In a remarkable turn of events, the Federal Government of Nigeria has successfully raised approximately N6.658 trillion through the issuance of Nigerian Treasury Bills (NT-Bills) in the year 2023. This staggering figure signifies a momentous 40.4% surge compared to the N4.74 trillion accumulated through NT-Bills in the preceding year of 2022.
**Monthly Breakdown of NT-Bills Issuance**
Breaking down the data, as meticulously tracked by Infostride News based on Central Bank of Nigeria (CBN) data, the total NT-bills subscription for the year 2023 amounted to a substantial N23.507 trillion. The monthly breakdown illustrates the financial dynamics at play:

– **January:** N277.468 billion raised through two auctions on January 11 and January 25.
– **February:** N680.566 billion raised in auctions on February 8 and February 22.
– **March:** N631.838 billion raised in auctions on March 8, 15, and 29.
– **April:** N281.099 billion garnered through auctions on April 12 and 26.
– **May:** N324.428 billion obtained from auctions on May 10 and 24.
– **June:** N404.509 billion raised in auctions on June 7, 14, and 30.
– **July:** N406.099 billion accumulated through auctions on July 12 and 26.
– **August:** N457.204 billion raised in auctions on August 9 and 23.
– **September:** N544.059 billion obtained from auctions on September 6, 13, and 28.
– **October:** N406.896 billion garnered through auctions on October 11 and 25.
– **November:** A substantial N1.059 trillion raised in auctions on November 8 and 22.
– **December:** N1.185 trillion acquired in auctions on December 6, 13, and 27.
**Analyzing the Treasury Bills Phenomenon**
Theoretically, treasury bills serve as short-term government-backed securities issued by the Central Bank, serving both as a means to raise funds and a tool for monetary policy to control inflationary pressures. However, the current scenario in Nigeria presents a contrasting picture, as the government achieves its highest-ever treasury bill earnings concurrently with the highest inflation rate since 2005.
Attempting to unravel this economic paradox, a banking expert noted, “Our inflation rate is caused by the exchange rate, so no amount of monetary policy can affect inflation.” Echoing this sentiment, Dr. Muda Yusuf, the Director General of the Centre for the Promotion of Private Enterprises, added, “Summarily, the impact of monetary policy on inflation right now is very minimal.”
While treasury bills are typically employed to mop up excess liquidity and influence the demand side of inflation, the Nigerian situation seems to defy conventional economic theories.

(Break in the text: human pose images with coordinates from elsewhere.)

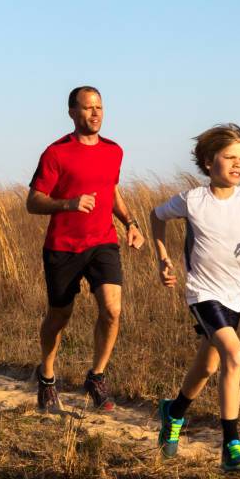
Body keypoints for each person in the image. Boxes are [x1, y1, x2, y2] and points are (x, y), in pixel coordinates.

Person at [150, 123, 240, 471]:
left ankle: (174, 412)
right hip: (203, 293)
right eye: (229, 157)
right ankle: (231, 445)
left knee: (208, 365)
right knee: (236, 356)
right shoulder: (192, 200)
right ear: (208, 161)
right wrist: (163, 258)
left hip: (235, 297)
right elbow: (156, 216)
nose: (237, 164)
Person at [26, 86, 144, 412]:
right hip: (63, 246)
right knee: (59, 316)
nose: (95, 114)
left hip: (103, 242)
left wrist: (130, 223)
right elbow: (33, 201)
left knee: (112, 310)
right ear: (72, 112)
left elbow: (112, 191)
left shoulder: (114, 151)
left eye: (99, 107)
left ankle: (96, 376)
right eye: (87, 108)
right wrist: (68, 203)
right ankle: (47, 378)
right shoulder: (56, 153)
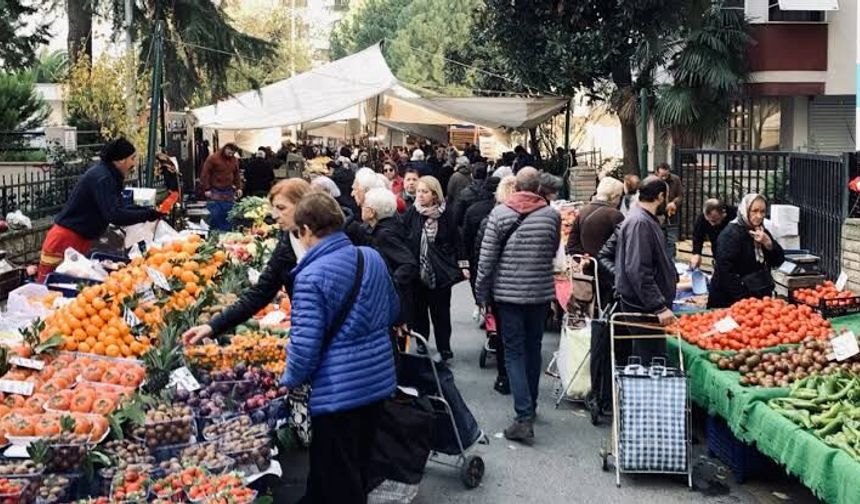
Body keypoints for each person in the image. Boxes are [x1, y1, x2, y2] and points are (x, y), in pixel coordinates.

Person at [284, 192, 399, 504]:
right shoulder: (370, 257)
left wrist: (287, 381)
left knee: (338, 478)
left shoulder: (310, 276)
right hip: (377, 381)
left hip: (338, 392)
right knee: (358, 466)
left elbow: (304, 349)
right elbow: (391, 309)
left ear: (306, 229)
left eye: (298, 233)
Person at [475, 167, 561, 442]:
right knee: (533, 348)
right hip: (538, 294)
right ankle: (531, 406)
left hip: (507, 295)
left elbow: (486, 260)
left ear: (514, 187)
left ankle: (523, 416)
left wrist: (482, 295)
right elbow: (552, 249)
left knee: (513, 352)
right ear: (538, 188)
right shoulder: (551, 216)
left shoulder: (499, 214)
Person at [182, 179, 314, 342]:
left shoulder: (339, 238)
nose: (274, 216)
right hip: (309, 333)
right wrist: (213, 326)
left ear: (303, 205)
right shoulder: (287, 245)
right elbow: (260, 293)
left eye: (281, 208)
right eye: (274, 209)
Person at [38, 138, 163, 281]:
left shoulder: (108, 175)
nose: (134, 163)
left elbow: (119, 206)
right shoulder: (103, 178)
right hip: (65, 239)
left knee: (74, 286)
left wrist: (147, 212)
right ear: (121, 160)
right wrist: (146, 214)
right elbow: (114, 214)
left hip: (79, 238)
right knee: (51, 287)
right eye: (132, 158)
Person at [614, 176, 678, 363]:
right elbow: (638, 270)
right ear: (660, 196)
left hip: (642, 304)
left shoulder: (642, 219)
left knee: (649, 357)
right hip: (642, 306)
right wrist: (658, 306)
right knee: (652, 360)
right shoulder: (640, 222)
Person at [402, 176, 464, 361]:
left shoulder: (447, 214)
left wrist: (462, 264)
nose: (420, 195)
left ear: (435, 194)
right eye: (419, 191)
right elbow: (405, 238)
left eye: (424, 191)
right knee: (419, 311)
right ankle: (422, 344)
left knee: (441, 313)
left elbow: (456, 240)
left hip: (440, 273)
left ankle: (444, 348)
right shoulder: (412, 213)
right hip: (417, 271)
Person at [472, 175, 516, 395]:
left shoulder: (491, 219)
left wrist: (481, 293)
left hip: (500, 288)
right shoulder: (544, 216)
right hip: (531, 291)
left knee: (501, 333)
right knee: (523, 338)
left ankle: (504, 375)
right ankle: (521, 379)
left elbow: (483, 257)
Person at [708, 194, 785, 309]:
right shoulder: (730, 234)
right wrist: (745, 301)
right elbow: (725, 271)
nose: (759, 216)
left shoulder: (761, 231)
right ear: (745, 210)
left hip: (755, 297)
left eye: (762, 211)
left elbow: (778, 261)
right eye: (754, 211)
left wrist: (768, 244)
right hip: (729, 301)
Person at [363, 188, 419, 328]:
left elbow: (408, 263)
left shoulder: (384, 235)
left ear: (371, 212)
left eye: (364, 205)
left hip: (396, 299)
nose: (361, 208)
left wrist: (390, 283)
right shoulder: (392, 225)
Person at [567, 177, 625, 258]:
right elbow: (624, 245)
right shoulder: (616, 215)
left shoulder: (583, 211)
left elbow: (572, 244)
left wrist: (582, 260)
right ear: (614, 196)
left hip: (588, 266)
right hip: (609, 267)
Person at [201, 142, 243, 231]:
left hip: (228, 190)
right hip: (215, 189)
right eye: (230, 152)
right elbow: (205, 173)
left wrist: (239, 187)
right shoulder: (213, 158)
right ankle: (215, 233)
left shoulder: (234, 160)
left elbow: (236, 174)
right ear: (225, 148)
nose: (231, 154)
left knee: (229, 213)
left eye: (233, 153)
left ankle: (228, 233)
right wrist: (207, 188)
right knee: (216, 214)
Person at [690, 198, 738, 270]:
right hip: (718, 255)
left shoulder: (735, 214)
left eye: (714, 221)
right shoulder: (703, 218)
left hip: (736, 255)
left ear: (723, 214)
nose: (711, 224)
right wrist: (697, 253)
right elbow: (697, 236)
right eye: (708, 221)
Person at [655, 162, 683, 260]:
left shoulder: (675, 179)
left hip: (672, 215)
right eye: (662, 176)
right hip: (658, 215)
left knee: (671, 240)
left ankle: (671, 261)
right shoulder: (653, 181)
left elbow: (680, 196)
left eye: (666, 175)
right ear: (657, 173)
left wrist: (674, 203)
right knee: (659, 239)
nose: (664, 178)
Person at [452, 163, 490, 229]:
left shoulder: (464, 193)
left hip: (467, 226)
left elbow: (457, 214)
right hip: (485, 227)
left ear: (472, 175)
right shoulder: (490, 192)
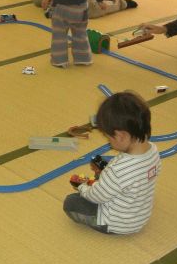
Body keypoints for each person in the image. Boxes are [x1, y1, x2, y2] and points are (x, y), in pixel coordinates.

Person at [64, 91, 161, 234]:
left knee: (71, 202)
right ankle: (103, 181)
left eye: (109, 138)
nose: (109, 142)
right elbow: (132, 177)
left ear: (121, 136)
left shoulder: (118, 169)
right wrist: (105, 175)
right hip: (140, 216)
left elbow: (96, 197)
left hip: (115, 223)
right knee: (107, 178)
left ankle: (97, 190)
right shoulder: (153, 150)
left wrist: (82, 187)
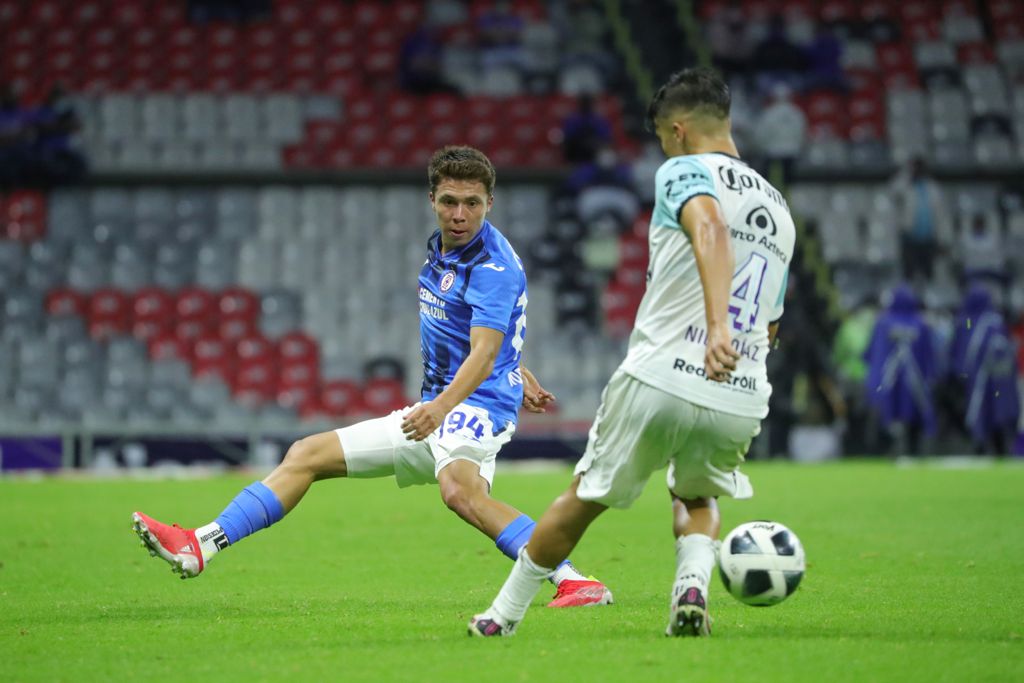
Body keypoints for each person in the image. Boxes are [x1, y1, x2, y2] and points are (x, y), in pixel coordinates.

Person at [131, 146, 612, 608]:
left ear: (491, 202)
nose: (460, 214)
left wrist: (453, 400)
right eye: (449, 202)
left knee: (459, 492)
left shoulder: (491, 267)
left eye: (472, 203)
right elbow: (488, 335)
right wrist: (516, 370)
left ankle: (574, 580)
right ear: (432, 201)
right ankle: (202, 544)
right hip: (444, 404)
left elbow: (484, 352)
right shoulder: (447, 249)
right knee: (307, 454)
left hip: (474, 407)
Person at [468, 67, 796, 637]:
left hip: (663, 374)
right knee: (696, 493)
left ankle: (502, 617)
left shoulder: (684, 170)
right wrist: (730, 340)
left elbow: (711, 228)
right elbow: (770, 328)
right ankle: (691, 589)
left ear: (678, 130)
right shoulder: (781, 212)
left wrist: (715, 325)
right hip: (740, 392)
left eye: (662, 140)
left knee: (583, 498)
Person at [863, 284, 939, 455]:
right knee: (914, 416)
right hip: (915, 384)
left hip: (888, 383)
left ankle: (885, 451)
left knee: (886, 415)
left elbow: (871, 354)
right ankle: (913, 451)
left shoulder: (882, 323)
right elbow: (930, 356)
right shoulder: (922, 325)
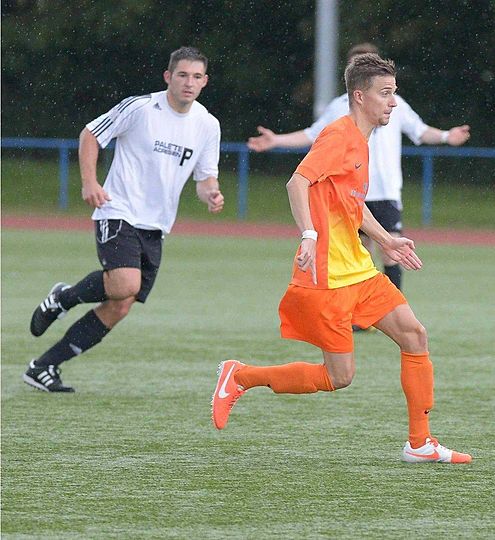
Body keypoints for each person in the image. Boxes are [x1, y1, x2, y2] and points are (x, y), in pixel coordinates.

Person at [213, 53, 472, 464]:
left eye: (394, 93)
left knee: (414, 336)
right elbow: (296, 182)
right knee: (339, 377)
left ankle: (420, 443)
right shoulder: (339, 135)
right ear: (359, 95)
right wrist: (310, 234)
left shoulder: (363, 141)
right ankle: (241, 375)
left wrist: (386, 240)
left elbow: (353, 204)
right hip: (328, 278)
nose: (392, 102)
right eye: (385, 94)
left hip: (359, 272)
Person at [24, 46, 223, 393]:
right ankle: (63, 298)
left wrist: (211, 194)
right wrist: (89, 181)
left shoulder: (207, 124)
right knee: (125, 284)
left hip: (156, 226)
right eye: (182, 75)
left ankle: (44, 366)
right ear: (168, 77)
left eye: (196, 77)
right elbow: (90, 134)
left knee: (120, 306)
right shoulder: (142, 108)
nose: (188, 82)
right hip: (118, 210)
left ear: (204, 81)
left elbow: (205, 178)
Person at [247, 43, 470, 297]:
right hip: (350, 194)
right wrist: (277, 140)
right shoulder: (339, 110)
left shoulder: (394, 103)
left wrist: (445, 136)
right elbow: (311, 136)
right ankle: (362, 312)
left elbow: (419, 131)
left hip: (385, 189)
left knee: (391, 247)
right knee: (360, 250)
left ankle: (391, 303)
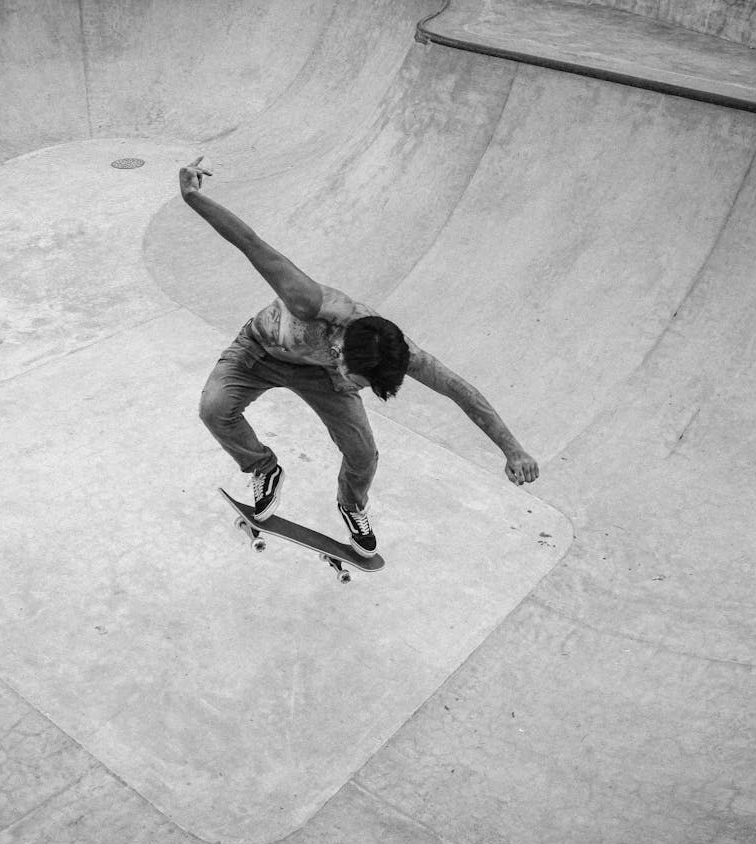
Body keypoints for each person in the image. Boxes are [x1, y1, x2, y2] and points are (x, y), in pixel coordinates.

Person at [183, 157, 538, 557]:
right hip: (260, 351)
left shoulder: (396, 352)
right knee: (214, 408)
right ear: (342, 350)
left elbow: (459, 391)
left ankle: (351, 505)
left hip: (322, 375)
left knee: (363, 454)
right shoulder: (308, 300)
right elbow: (250, 243)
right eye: (360, 382)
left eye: (363, 386)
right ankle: (264, 468)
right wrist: (192, 196)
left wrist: (513, 449)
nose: (360, 389)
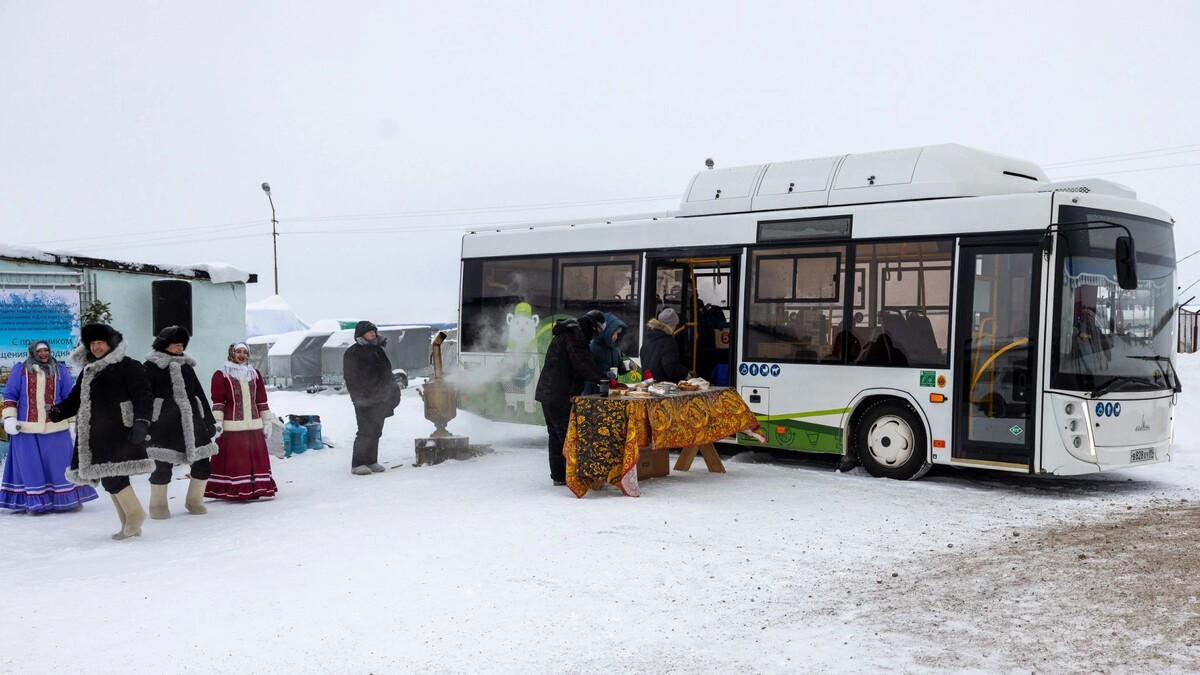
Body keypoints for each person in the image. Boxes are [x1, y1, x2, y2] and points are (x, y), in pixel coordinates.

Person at [49, 323, 155, 540]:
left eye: (100, 342)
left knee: (114, 477)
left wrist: (142, 422)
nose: (96, 347)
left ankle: (135, 516)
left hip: (121, 429)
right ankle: (128, 523)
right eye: (92, 343)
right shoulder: (89, 370)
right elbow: (75, 398)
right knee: (108, 477)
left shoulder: (129, 365)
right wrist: (60, 411)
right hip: (96, 432)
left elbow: (143, 396)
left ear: (110, 343)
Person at [1, 340, 98, 512]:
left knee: (60, 464)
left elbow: (69, 398)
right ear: (32, 353)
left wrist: (72, 423)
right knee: (30, 466)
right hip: (25, 429)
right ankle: (34, 503)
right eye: (40, 351)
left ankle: (67, 500)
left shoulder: (60, 370)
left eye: (46, 350)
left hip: (56, 427)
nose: (44, 354)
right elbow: (10, 394)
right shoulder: (20, 370)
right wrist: (10, 418)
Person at [143, 326, 219, 518]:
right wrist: (145, 422)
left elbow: (198, 393)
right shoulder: (151, 366)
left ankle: (194, 500)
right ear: (164, 344)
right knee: (162, 466)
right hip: (164, 425)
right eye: (176, 344)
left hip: (193, 423)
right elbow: (143, 397)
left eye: (181, 345)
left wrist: (208, 420)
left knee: (203, 463)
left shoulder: (186, 366)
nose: (179, 348)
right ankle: (157, 505)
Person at [533, 309, 607, 486]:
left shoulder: (569, 332)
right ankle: (576, 477)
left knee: (556, 436)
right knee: (569, 436)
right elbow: (582, 363)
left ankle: (559, 476)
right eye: (598, 332)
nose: (596, 336)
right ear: (593, 327)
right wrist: (602, 379)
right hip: (559, 394)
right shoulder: (575, 335)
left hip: (548, 392)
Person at [207, 342, 278, 500]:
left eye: (245, 352)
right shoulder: (222, 374)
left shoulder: (254, 374)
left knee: (255, 458)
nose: (242, 355)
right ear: (231, 353)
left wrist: (267, 421)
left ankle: (255, 489)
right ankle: (233, 489)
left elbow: (261, 400)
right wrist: (217, 422)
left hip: (254, 425)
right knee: (236, 460)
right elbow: (218, 402)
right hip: (232, 428)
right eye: (238, 352)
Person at [343, 321, 402, 475]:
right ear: (361, 334)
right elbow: (350, 378)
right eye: (369, 332)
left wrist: (394, 391)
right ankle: (357, 464)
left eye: (374, 332)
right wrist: (359, 397)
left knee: (376, 430)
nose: (373, 334)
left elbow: (387, 372)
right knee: (365, 431)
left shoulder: (378, 350)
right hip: (363, 400)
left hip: (381, 398)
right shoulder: (353, 352)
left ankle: (371, 461)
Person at [640, 307, 689, 383]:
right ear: (671, 325)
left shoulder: (648, 339)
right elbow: (670, 367)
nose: (675, 327)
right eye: (675, 324)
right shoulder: (669, 342)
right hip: (664, 386)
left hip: (649, 383)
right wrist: (685, 373)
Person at [589, 311, 630, 376]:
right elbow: (589, 372)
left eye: (618, 334)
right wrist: (605, 375)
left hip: (612, 385)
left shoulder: (615, 349)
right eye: (614, 333)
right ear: (607, 332)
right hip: (597, 386)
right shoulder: (592, 348)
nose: (616, 337)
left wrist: (626, 367)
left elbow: (619, 370)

Dr. Muda Yusuf pointed out, “If you compare these treasury bills to the injection of Ways and Means financing in the economy, the gap is still very huge.” He emphasized, “The rate of liquidity growth emanating from Ways and Means is much higher than the treasury bills we’re talking about.”
**Foreign Portfolio Investors and Market Dynamics**
In the intricate interplay between the funds raised from NT-Bills, the inflation rate, and the prevailing exchange rate, it becomes apparent that foreign portfolio investors have played a significant role, especially in the latter months of the year. According to data from the NGX (formerly the Nigerian Stock Exchange), foreign portfolio participation surged to 23.74% in November, marking the highest recorded level in 2023.
This uptick in foreign investor confidence in Naira-denominated securities can be attributed to concerted efforts by the Yemi Cardoso-led CBN to address foreign exchange backlogs and stabilize the exchange rate in alignment with market realities. The increased optimism in local treasury bills further underscores the evolving landscape of Nigeria’s financial markets.
As the fiscal year concludes, the confluence of unprecedented treasury bill issuances, inflation challenges, and foreign investor participation paints a complex picture of Nigeria’s economic landscape, raising pertinent questions about the sustainability and long-term implications of these fiscal trends. Infostride News will continue to monitor and report on these developments as they unfold, providing in-depth analysis and insights into the evolving financial dynamics of the nation.